● Your assignment:
Print every line of the data below word for word, leaving out the pictures.

● Provided material:

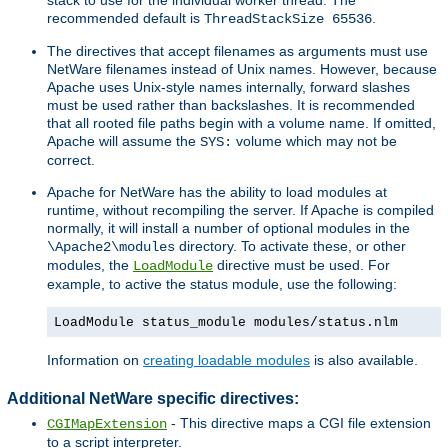
recommended default is
.
ThreadStackSize 65536
The directives that accept filenames as arguments must use
NetWare filenames instead of Unix names. However, because
Apache uses Unix-style names internally, forward slashes
must be used rather than backslashes. It is recommended
that all rooted file paths begin with a volume name. If omitted,
Apache will assume the
volume which may not be
SYS:
correct.
Apache for NetWare has the ability to load modules at
runtime, without recompiling the server. If Apache is compiled
normally, it will install a number of optional modules in the
directory. To activate these, or other
\Apache2\modules
modules, the
directive must be used. For
LoadModule
example, to active the status module, use the following:
LoadModule status_module modules/status.nlm
Information on
creating loadable modules
is also available.
Additional NetWare specific directives:
- This directive maps a CGI file extension
CGIMapExtension
to a script interpreter.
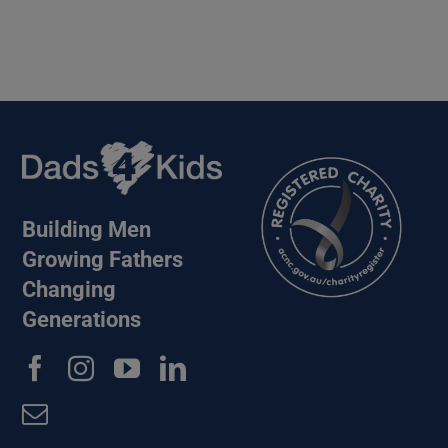
Building Men
Growing Fathers
Changing
Generations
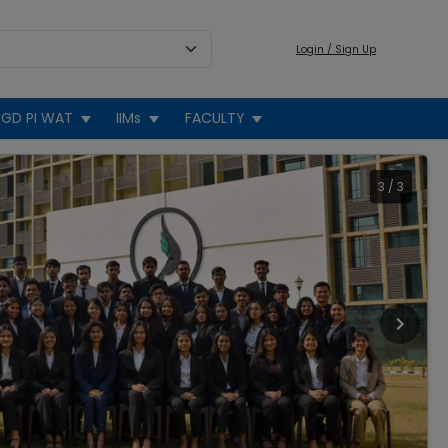
Login / Sign Up
GD PI WAT
IIMs
FACULTY
3
/
3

● Result below:
recommended default is
.
ThreadStackSize 65536
The directives that accept filenames as arguments must use
NetWare filenames instead of Unix names. However, because
Apache uses Unix-style names internally, forward slashes
must be used rather than backslashes. It is recommended
that all rooted file paths begin with a volume name. If omitted,
Apache will assume the
volume which may not be
SYS:
correct.
Apache for NetWare has the ability to load modules at
runtime, without recompiling the server. If Apache is compiled
normally, it will install a number of optional modules in the
directory. To activate these, or other
\Apache2\modules
modules, the
directive must be used. For
LoadModule
example, to active the status module, use the following:
LoadModule status_module modules/status.nlm
Information on
creating loadable modules
is also available.
Additional NetWare specific directives:
- This directive maps a CGI file extension
CGIMapExtension
to a script interpreter.
Building Men
Growing Fathers
Changing
Generations
Login / Sign Up
GD PI WAT
IIMs
FACULTY
3
/
3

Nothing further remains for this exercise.